Hello,

    What's the fastest way to count the number of 'ON' bits in a given
'long' value? I ask this bizzare question because I'm writing a little
utility that deals with IP addresses and subnet masks. For example, if I
have:

    unsigned long lSubnetMask=0xfffffff0;
    char cBitCount=countTheBits(lSubnetMask);
    assert(cBitCount==28);

    How would I implement countTheBits()?

    The only way that I can think of to approach this problem is to enter a
loop, ANDing lSubnetMask by: 0x01,0x02,0x04,0x08...0x80000000 and simply
count the number of times that the AND operation returns non-zero. That's a
lot of loop iterations, though. Is there a faster way?

--
David Sworder
Software Development

Not really, though your approach is a bit long winded.  The fastest solution
would probably be

int count = 0;
unsigned long lSubnetMask=0xfffffff0;

for (int i=0; i < 32; i++) {
    count += lSubnetMask & (1 <<  i);  // shifts bit i number of times

I'm not sure why you want to know the number of bits in subnet mask though,
since the mask's pertinent information is defined by it's position, not by
how many of them there are.

The coding can be made minimal:

        unsigned i, bitcount = 0;
        for (i=0; i<32; i++) if (bitfield & ((0x00000001)<<i)) bitcount++;

As for fast ... I don't know ... thirty-two "if"s written in assembly with
hard-coded constants for comparison would probably be pretty fast.

 - Vince

Vincent Fatica

Syracuse University Mathematics
http://barnyard.syr.edu/~vefatica/

    The reason that I want to count the bits is that a network ID/subnet
mask is sometimes expressed using the following notation:

192.168.111.0/24

    That is the equivalent of saying, "I have a network ID of 192.168.111.0
with a subnet mask of 255.255.255.0"... The 24 represents the 24 bits that
are set to ON in the subnet mask.... or at least that is how it was
explained to me.

## MATERIAL PROVIDED
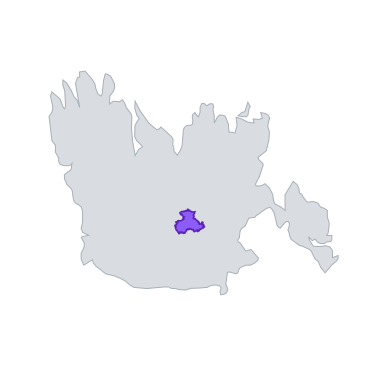 Moate Lea-4, Westmeath, Ireland (highlighted), rotated 99°
{"feature_id": "5873133B47178775343132", "entity_name": "Moate Lea-4", "entity_type": "district", "adm_level": 2, "iso_a3": "IRL", "parent_name": "Ireland", "parent_adm1": "Westmeath", "projection": "mercator", "projection_center": [-7.571, 53.503], "detail": "fine", "context": "in_parent", "style": "filled", "palette": "violet", "viewbox_px": 384, "rotation_deg": 99, "n_neighbors": 0, "source": "geoboundaries", "source_scale": "gbopen_adm2", "svg_char_len": 8274}
<svg xmlns="http://www.w3.org/2000/svg" viewBox="0 0 384 384"><g transform="rotate(99 192 192)"><path d="M238.9,60.0L231.4,65.3L230.2,67.3L228.1,75.4L227.9,77.7L223.2,86.7L220.5,88.5L216.6,90.0L214.3,91.4L211.5,90.7L207.9,90.8L206.1,92.4L206.2,93.6L207.3,95.1L213.9,99.2L213.5,100.9L211.6,102.8L199.8,107.6L196.3,110.5L195.0,112.4L196.3,115.6L205.7,125.2L207.4,126.2L208.8,131.8L217.1,134.1L220.5,137.5L223.4,138.4L229.8,138.1L232.4,139.4L233.9,138.4L234.7,136.6L241.9,129.8L239.6,124.7L246.9,116.1L248.9,116.2L252.2,118.9L255.0,122.5L255.9,127.4L258.6,131.8L260.3,133.3L264.9,134.2L265.9,136.0L265.1,142.3L265.8,144.4L277.5,144.2L282.2,141.5L286.2,142.0L288.2,144.8L289.1,147.7L285.6,148.8L282.0,148.2L280.2,150.2L280.1,153.9L281.3,158.6L283.8,162.0L285.7,169.6L287.3,177.9L289.8,183.0L290.4,189.2L290.0,192.3L290.4,197.8L289.4,199.8L290.2,204.9L294.4,221.5L295.3,234.5L293.2,239.3L290.4,243.8L288.5,249.3L287.1,255.1L286.3,264.5L280.2,275.4L277.6,278.2L274.6,279.8L281.2,287.5L275.8,290.9L270.0,291.9L263.5,290.0L259.5,290.3L254.4,294.2L253.3,293.5L250.8,287.2L249.1,293.7L245.3,295.8L239.0,295.3L228.4,297.0L224.3,298.9L222.6,301.7L221.3,305.1L219.6,307.0L217.8,308.0L209.6,310.5L207.9,311.5L204.1,316.8L199.1,319.9L195.0,320.8L191.4,317.7L189.8,315.8L188.1,314.9L182.5,315.0L184.3,316.0L185.4,318.2L186.0,322.4L185.4,326.5L182.6,328.6L179.3,328.9L174.0,333.2L167.1,334.3L163.4,338.3L140.5,344.8L139.2,344.9L136.1,343.2L132.6,342.5L129.2,343.0L119.6,346.7L115.0,346.0L120.9,336.8L128.9,332.2L129.7,330.9L127.1,330.3L112.0,333.5L106.7,336.3L101.5,337.0L103.9,332.9L110.7,327.1L116.5,323.3L119.1,320.0L126.2,316.1L103.2,324.0L97.2,323.1L95.8,320.9L91.1,321.9L89.3,316.6L96.2,308.4L100.3,304.9L105.1,303.1L109.8,300.3L111.5,297.0L109.3,296.0L95.4,296.8L88.7,296.1L89.1,293.5L90.3,290.5L97.2,285.5L101.0,284.7L104.3,285.2L110.2,288.2L118.0,287.2L114.7,284.0L114.2,277.5L111.7,275.3L114.9,272.3L118.5,270.4L124.6,264.2L126.8,263.2L138.9,261.7L151.9,258.4L164.8,253.8L158.2,251.3L155.0,247.9L149.9,254.7L146.2,257.3L135.9,258.7L132.6,257.9L128.0,255.8L126.6,256.6L125.2,258.3L118.4,261.6L111.2,262.4L119.5,256.3L130.2,245.9L132.5,242.6L135.9,236.9L134.9,234.3L132.7,232.9L140.4,221.0L143.1,218.9L148.0,218.5L151.7,216.7L153.2,216.7L154.7,216.0L157.9,212.4L153.0,210.1L147.9,209.0L132.3,210.2L130.2,209.9L128.3,208.8L127.0,207.3L126.1,203.2L124.9,202.3L121.4,202.3L117.9,203.5L115.5,203.4L113.1,201.7L116.9,197.5L112.0,196.5L107.0,197.3L102.9,196.1L102.8,193.5L104.6,190.9L102.2,188.4L101.7,185.3L104.3,183.8L107.1,184.3L113.0,182.0L120.4,180.8L114.0,178.6L111.5,176.6L111.4,173.6L111.9,171.0L119.3,166.7L127.2,164.8L126.6,161.9L127.1,158.8L119.2,157.9L111.3,160.1L112.1,154.2L114.0,148.8L114.4,145.2L114.0,141.4L110.3,143.1L109.9,137.7L108.3,134.0L102.8,136.6L103.0,131.7L104.5,128.3L107.4,126.8L110.2,127.5L115.5,127.4L120.6,124.9L127.9,124.2L139.6,125.0L147.6,132.2L149.7,130.9L152.9,126.4L154.4,125.9L166.5,127.9L174.0,130.5L176.1,129.7L175.0,124.6L172.4,121.1L175.6,116.5L179.6,113.4L182.2,111.8L188.3,109.9L191.0,108.0L192.8,102.1L195.6,97.1L180.3,99.7L165.7,93.8L168.0,89.7L171.1,87.3L176.4,85.5L176.9,83.3L179.6,81.5L184.0,76.7L182.4,70.5L183.3,65.9L186.5,63.0L187.5,58.7L188.9,55.5L195.4,54.4L201.6,51.5L211.2,51.1L213.7,52.2L213.1,47.1L217.6,46.4L219.4,47.4L220.2,51.1L222.2,53.4L222.9,57.5L221.5,60.7L219.2,63.1L221.3,65.5L218.0,70.0L221.6,68.1L226.6,63.7L226.3,60.2L225.5,55.7L224.1,51.6L224.7,47.1L227.5,44.3L234.9,42.9L231.9,37.8L234.6,37.3L237.5,38.4L241.9,42.3L251.0,47.9L246.6,52.9L241.0,56.3L238.9,60.0ZM109.7,156.1L109.5,158.4L106.0,155.5L104.3,152.4L94.6,150.9L98.6,147.8L100.6,148.7L107.4,148.8L109.3,150.2L109.7,156.1Z" fill="#d9dde1" stroke="#a8b0b8" stroke-width="1"/><path d="M227.6,203.6L227.8,203.4L228.1,203.5L228.2,203.4L228.2,203.2L228.3,203.2L228.2,203.1L228.2,202.8L228.3,202.8L228.4,202.7L228.6,202.7L228.8,202.5L229.0,202.5L229.1,202.3L230.3,202.6L230.9,202.2L231.7,201.8L231.8,201.8L231.8,201.6L231.9,201.2L232.2,201.1L233.0,200.4L232.8,200.3L233.0,200.0L233.2,199.9L233.5,200.0L233.7,199.8L234.3,199.1L235.2,198.3L234.1,197.8L234.1,197.7L233.9,197.6L233.4,197.5L233.3,197.1L233.5,196.9L233.1,196.6L233.1,196.4L233.2,196.2L233.6,196.2L233.8,196.3L234.1,196.3L233.7,195.1L233.3,194.8L233.3,194.7L234.0,194.6L234.2,194.2L234.2,193.9L234.2,194.0L234.2,193.9L234.2,193.7L234.1,193.4L233.8,193.2L233.5,192.6L233.3,192.8L233.1,192.6L232.9,192.4L232.7,192.4L232.3,191.9L232.1,192.0L232.0,191.9L231.8,192.0L231.5,191.8L231.3,191.9L230.3,191.6L230.6,191.2L229.2,190.6L229.1,190.4L229.5,189.9L229.4,189.4L229.2,189.3L228.9,189.2L228.8,189.3L228.7,189.2L228.5,188.9L228.4,188.7L228.5,188.6L228.8,188.4L229.2,188.6L229.1,188.4L228.9,188.4L228.6,187.8L228.6,187.7L228.8,187.5L228.9,187.2L228.7,187.1L228.8,186.9L229.1,186.6L229.0,186.4L229.0,186.1L229.3,186.0L229.3,185.6L229.2,185.3L229.0,185.2L228.9,184.7L229.1,184.7L229.3,184.8L229.3,184.7L230.2,184.4L230.9,183.6L229.0,181.3L228.8,180.9L228.7,180.8L228.6,180.6L228.8,180.5L229.1,180.3L229.4,180.4L229.5,180.7L229.9,180.9L230.2,180.2L229.8,180.0L229.4,179.6L229.2,179.5L229.4,178.9L229.3,178.7L229.3,178.9L228.9,178.7L228.7,179.0L228.6,179.3L228.4,179.1L228.3,178.9L228.2,178.7L228.0,178.4L227.9,178.4L227.5,178.4L227.5,178.2L227.6,177.8L227.5,177.7L227.4,177.5L227.4,177.3L227.2,177.2L226.6,176.7L226.2,176.2L225.9,176.0L225.7,176.0L225.5,175.8L225.6,175.6L225.6,175.3L225.7,175.1L225.2,174.8L224.1,174.2L223.9,174.4L224.1,174.7L224.0,174.9L224.2,175.1L224.2,175.3L223.7,175.1L223.4,175.2L223.6,175.4L223.5,175.6L223.4,175.5L222.3,175.5L222.2,176.3L222.1,176.7L222.3,176.9L222.5,177.1L222.5,177.3L222.3,177.5L221.6,177.0L221.2,176.6L220.3,176.4L220.1,176.9L220.1,177.3L220.5,177.3L221.0,177.7L221.8,178.0L222.2,178.4L222.5,178.9L222.3,179.0L222.3,179.3L222.2,179.4L222.5,179.8L222.6,180.0L222.4,180.3L221.9,180.3L221.7,180.1L221.4,180.0L221.1,180.2L220.9,180.2L220.6,180.4L220.6,180.5L220.4,180.7L220.7,181.0L220.8,181.3L220.7,181.5L220.3,181.8L219.9,182.1L219.8,181.9L219.5,181.9L219.3,182.2L219.4,182.9L219.0,183.2L218.5,184.2L217.9,184.5L218.1,185.1L218.1,185.9L217.9,186.5L217.3,186.8L217.1,186.7L216.9,186.4L216.8,186.5L216.5,186.4L215.8,186.1L215.6,186.3L215.5,186.2L215.1,186.4L215.0,186.5L215.1,186.9L215.0,187.0L214.4,186.8L214.1,187.0L213.9,187.0L213.8,186.8L213.3,186.4L212.8,186.2L212.6,186.3L212.3,186.3L212.1,186.1L211.6,186.3L211.1,186.1L211.3,186.8L211.5,187.0L211.7,187.3L211.5,187.7L211.5,187.9L211.6,188.0L211.5,188.4L211.6,188.5L211.6,188.9L211.6,189.1L211.9,189.7L211.8,189.8L211.4,189.8L211.1,190.2L211.1,190.4L211.1,190.6L211.0,190.9L210.9,191.1L210.7,191.3L210.9,191.4L211.1,191.4L211.3,191.9L210.9,192.1L210.9,191.9L210.8,191.7L210.7,191.7L210.8,191.9L210.9,192.1L210.1,192.6L210.3,192.7L210.3,193.1L210.3,193.4L210.1,193.7L210.3,193.7L210.6,193.9L210.6,193.7L210.8,193.9L211.1,194.0L211.5,194.0L211.5,194.3L211.6,194.5L211.7,194.8L211.8,194.9L211.7,195.0L211.5,195.4L211.7,195.5L211.9,195.7L211.9,195.9L212.0,196.0L211.9,196.1L212.0,196.3L212.3,196.4L212.4,196.7L212.3,196.8L212.3,197.0L212.5,197.1L212.5,197.3L212.4,197.4L212.8,197.8L213.0,198.3L212.8,199.0L213.1,199.1L213.2,199.3L213.3,199.5L213.5,199.7L214.2,200.7L215.3,200.3L215.4,200.1L215.9,199.8L215.7,199.5L215.4,199.5L215.6,199.0L215.6,198.7L215.8,198.7L216.0,198.5L216.3,198.6L216.4,198.1L216.5,197.9L216.3,197.8L216.4,197.7L216.5,197.7L216.8,197.7L217.0,197.6L217.1,197.3L217.2,197.2L217.1,196.9L217.2,197.0L217.5,197.0L217.7,196.7L217.8,196.3L217.9,196.5L218.2,196.7L218.5,196.7L218.6,196.3L218.7,196.2L218.8,196.3L218.8,196.2L219.0,196.1L219.3,196.0L219.5,196.0L219.5,195.8L219.7,195.7L219.9,195.8L220.0,196.0L220.5,196.2L220.5,196.3L220.5,196.5L220.5,196.8L220.6,197.0L221.2,197.2L221.5,197.4L221.6,197.5L221.8,197.9L221.7,198.1L221.9,198.4L222.0,198.5L222.4,198.7L222.4,198.8L222.4,199.1L222.4,199.3L222.3,199.5L222.4,199.9L222.4,200.1L222.5,200.6L222.5,200.8L222.4,200.9L222.5,201.0L222.6,201.3L222.8,201.2L222.9,201.3L223.0,201.5L223.6,202.0L223.8,202.9L224.2,203.3L224.3,203.2L224.1,202.9L223.9,202.6L223.9,202.4L224.0,202.5L224.1,202.4L224.1,202.2L224.2,201.9L224.2,201.3L224.8,201.6L225.0,201.6L225.5,201.7L225.8,201.8L225.8,202.0L225.7,202.3L225.8,202.5L226.2,202.7L226.3,202.7L226.5,202.6L226.9,202.5L227.3,202.8L227.5,203.4L227.6,203.6Z" fill="#8b5cf6" stroke="#5b21b6" stroke-width="1.5"/></g></svg>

## STATED GOAL A
For the bit-counting thread, decide whether each statement agrees with it: (i) the example code expects a count of 28 for the mask 0xfffffff0; (ii) the /24 in 192.168.111.0/24 is explained as the number of ON bits in the subnet mask; (iii) thirty-two "if"s in assembly are described as likely to be slow. Answer yes or no for each, and quote the deciding words.
## STATED GOAL B
Return the part of the bit-counting thread from "What's the fastest" to "I implement countTheBits()?", word for word.
None of the data is needed here.

## FULL RESPONSE A
(i) Yes: "assert(cBitCount==28);"
(ii) Yes: "The 24 represents the 24 bits that are set to ON in the subnet mask"
(iii) No: "would probably be pretty fast"

## FULL RESPONSE B
What's the fastest way to count the number of 'ON' bits in a given
'long' value? I ask this bizzare question because I'm writing a little
utility that deals with IP addresses and subnet masks. For example, if I
have:

    unsigned long lSubnetMask=0xfffffff0;
    char cBitCount=countTheBits(lSubnetMask);
    assert(cBitCount==28);

    How would I implement countTheBits()?